L’intérêt général oublié
L’intérêt général — le véritable —, c’est :
- le pouvoir d’achat du citoyen,
- la réduction de la suradministration et de la dette publique,
- la lutte contre la corruption rampante,
- l’assainissement des finances publiques,
- la refonte de notre système de santé et d’éducation.
Il est plus que temps d’engager des réformes structurelles et institutionnelles profondes, loin des postures superficielles et du bavardage politique stérile. Ces réformes exigent des ruptures franches, pas des ajustements cosmétiques.
Un modèle à repenser
L’économiste Simon Kuznets, inventeur du PIB, avertissait dès 1934 que cet indicateur ne saurait mesurer le bien-être d’un peuple. Nous devons en prendre acte : aucun modèle économique ne peut réussir s’il n’est adossé à un modèle social équitable.
Il faut refermer ces boîtes de Pandore ouvertes à chaque crise, qui nous ridiculisent sur la scène internationale. Il faut refuser les chemins sans issue, les illusions perdues, les discours creux.
Comme le dit Juan Branco, « les hommes politiques, quand on les rencontre, on se rend compte qu’on est tous un peu foireux ». Mais faut-il que ce constat devienne notre fatalité nationale ?
L’heure des choix courageux
Le moment est venu de prendre des décisions emblématiques, courageuses, pour sortir des crises à répétition. La Côte d’Ivoire a besoin de rassembler, de réconcilier, de pacifier.
Saint Augustin nous rappelle que la nécessité dépasse les lois. En l’occurrence, cette nécessité vient du peuple. Elle n’émane ni des tribunaux, ni des constitutions sur-mesure. Le peuple n’est pas un simple spectateur, il est le souverain. Le véritable pouvoir lui appartient.
Sortir du cycle de la médiocrité
Les régimes successifs ont produit des professionnels du désordre. La politique, chez nous, est devenue un ascenseur pour incompétents, souvent au détriment du mérite et de l’éthique. Résultat : désolation, horreur, traumatismes, indignité.
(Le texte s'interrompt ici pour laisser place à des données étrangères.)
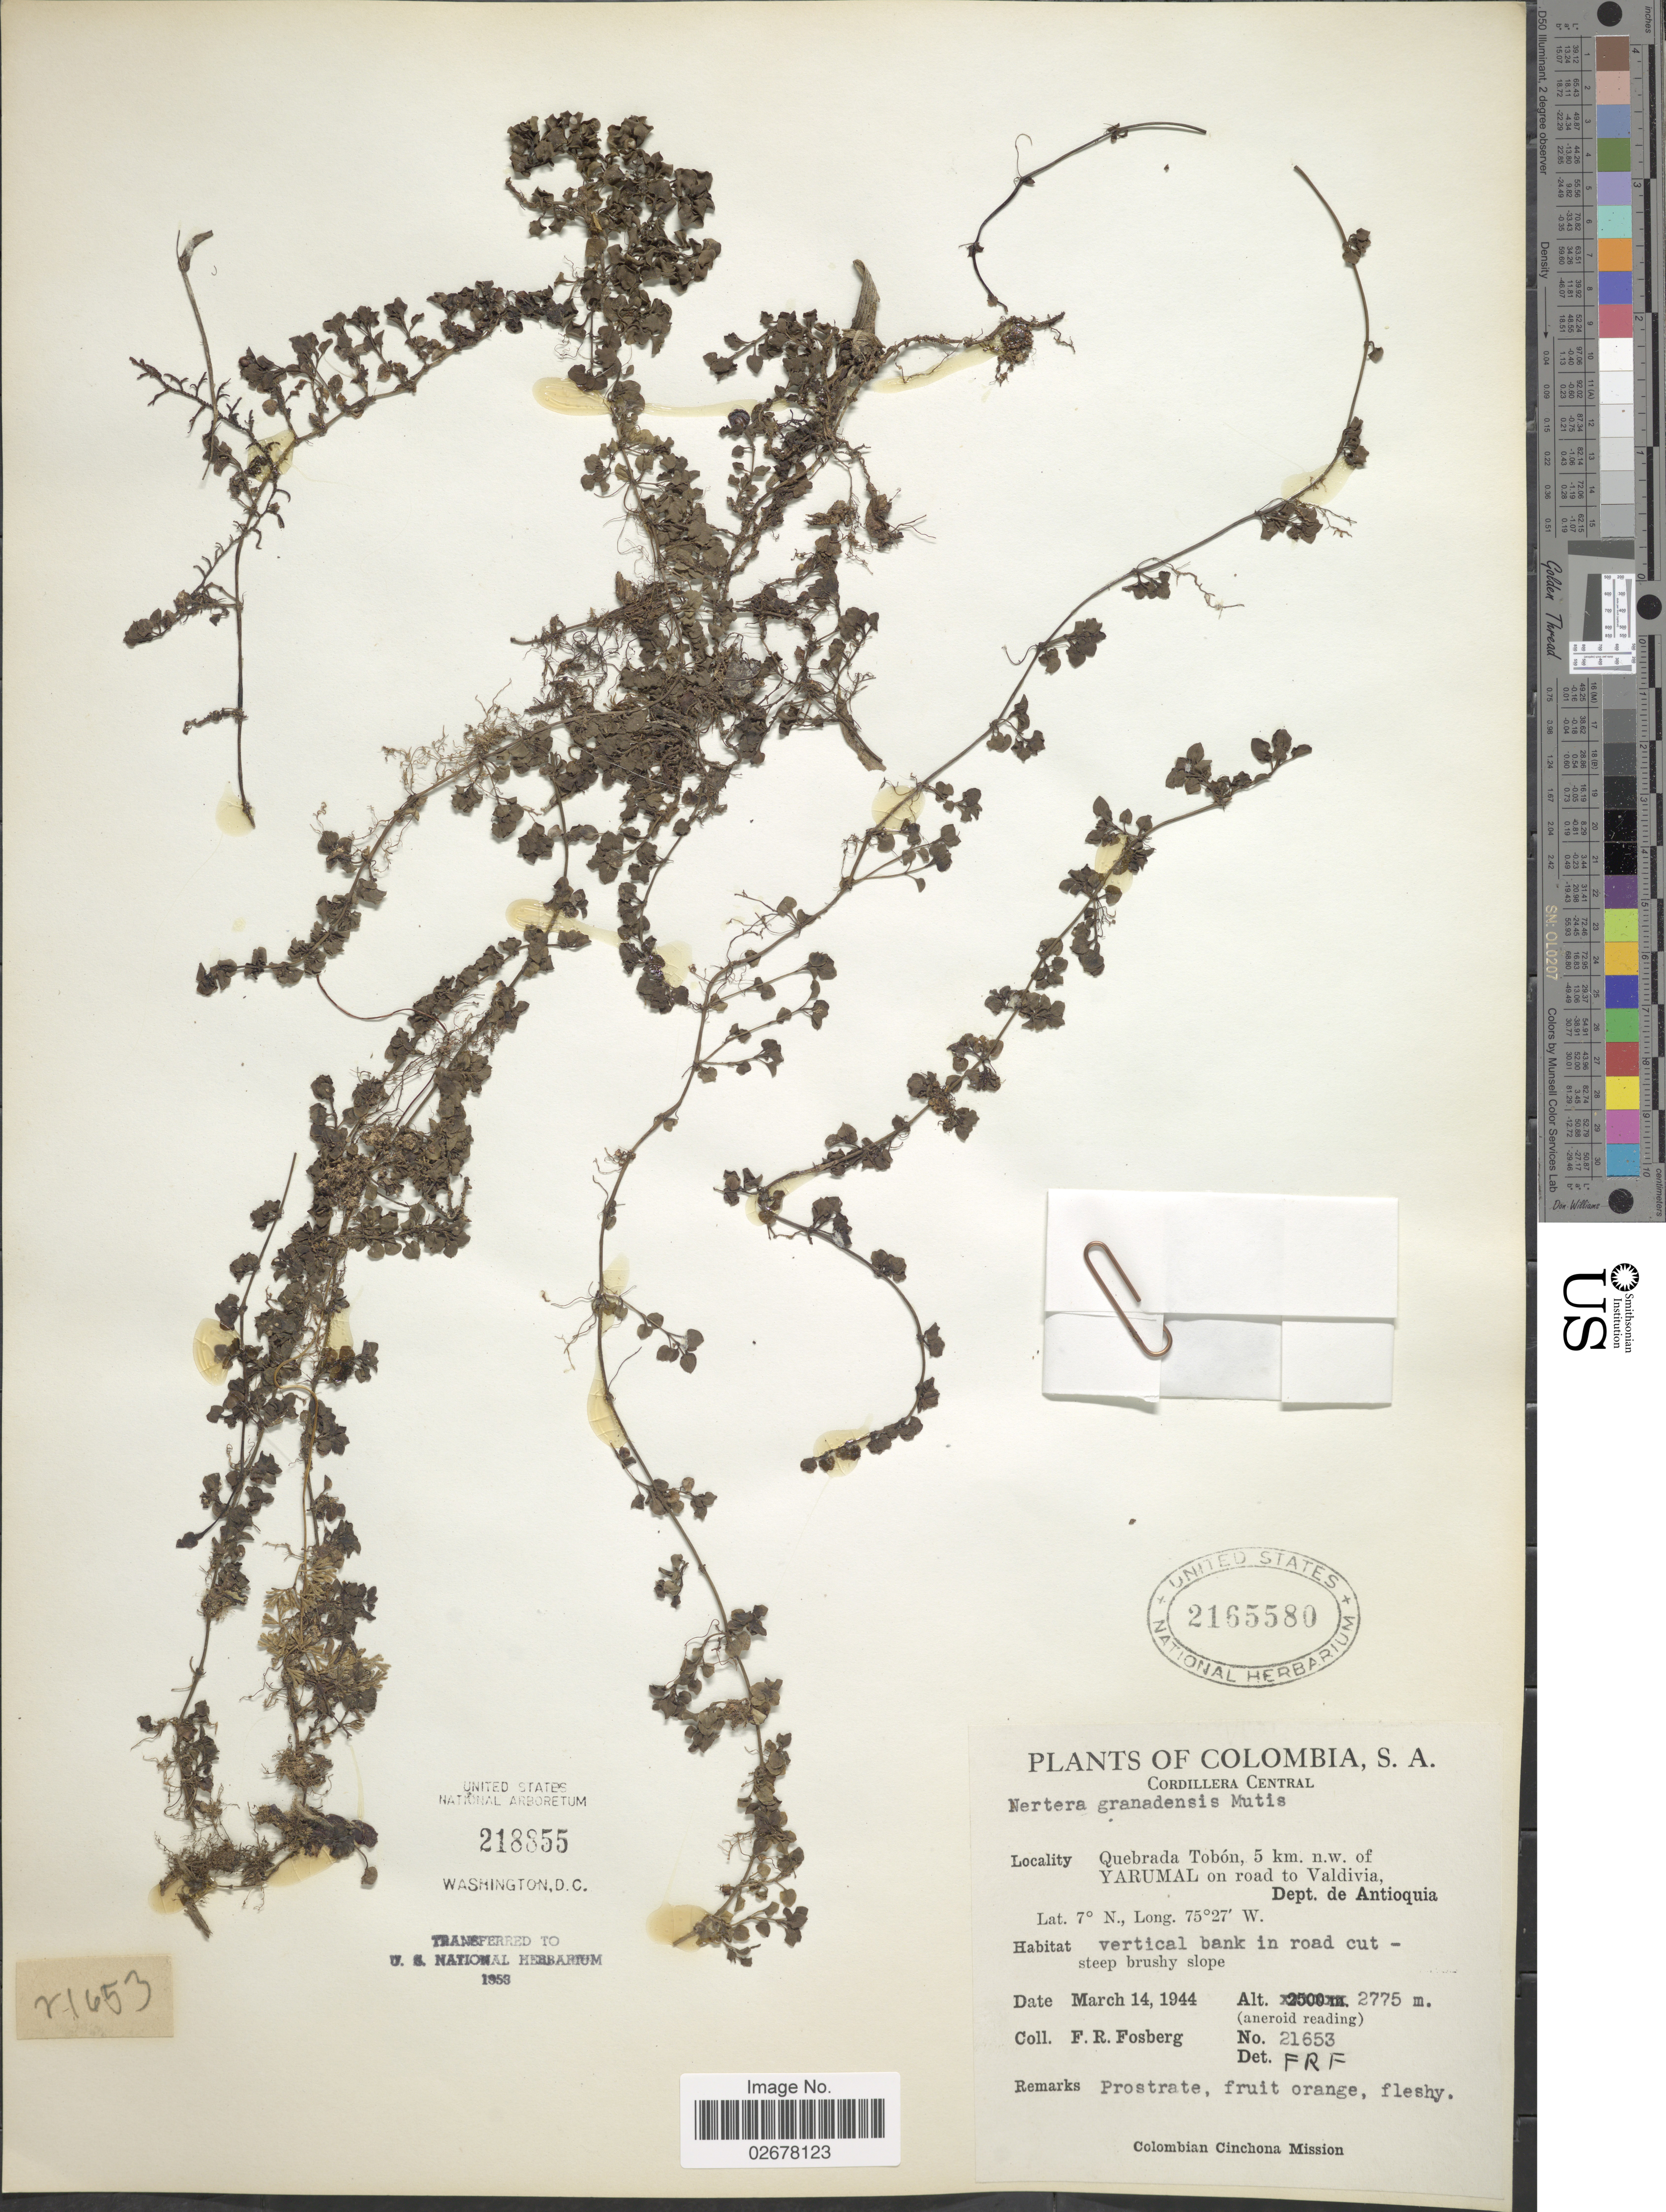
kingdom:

Le peuple en a assez. En langue populaire : « On est fatigués de leurs histoires-là ! »
Ce dont la Côte d’Ivoire a besoin, ce n’est pas d’un politicien de plus, mais d’un véritable Chef d’État, capable de transformer, à la manière d’Angela Merkel, le quotidien des citoyens — avec rigueur, humilité et constance.
L’esprit d’alternance et de responsabilité
L’alternance ne doit pas être un slogan mais une culture politique, à tous les niveaux. Comme le dit si bien la tradition du Vatican : « Morto un Papa, se ne fa sempre un altro. » (Un Pape meurt, un autre est toujours nommé.)
Aujourd’hui, notre nécessité est incontournable. Elle est celle du peuple. Elle est celle de la vérité. Et elle appelle à une nouvelle ère, loin des ruses, des trahisons et des ténèbres.
Un armistice nécessaire pour 2025
L’espoir passe par un armistice politique et juridique. À l’image de l’accord de Pretoria (avril 2005), il faut lever toutes les barrières d’exclusion. Tous les candidats, en Côte d’Ivoire ou en exil, doivent pouvoir se présenter à l’élection présidentielle d’octobre 2025. Le cadre électoral doit être juste, transparent, sécurisé.
Cet acte aura un effet de ruissellement démocratique sur l’ensemble de la société ivoirienne. Il sera le véritable test de notre maturité politique.
Autrement, le peuple n’oubliera pas. Il ne dira pas « Hamba Kahle, Nkos » à ses dirigeants comme il le fit pour Mandela. Car il n’y aura pas eu d’honneur rendu.
Conclusion : espérer, enfin
Si rien ne change, la Côte d’Ivoire dépérira. Pire encore, elle périra.
Mais si la nécessité s’impose — celle d’une refondation sincère — alors l’espérance renaîtra. Et avec elle, l’avenir commun d’un peuple enfin debout.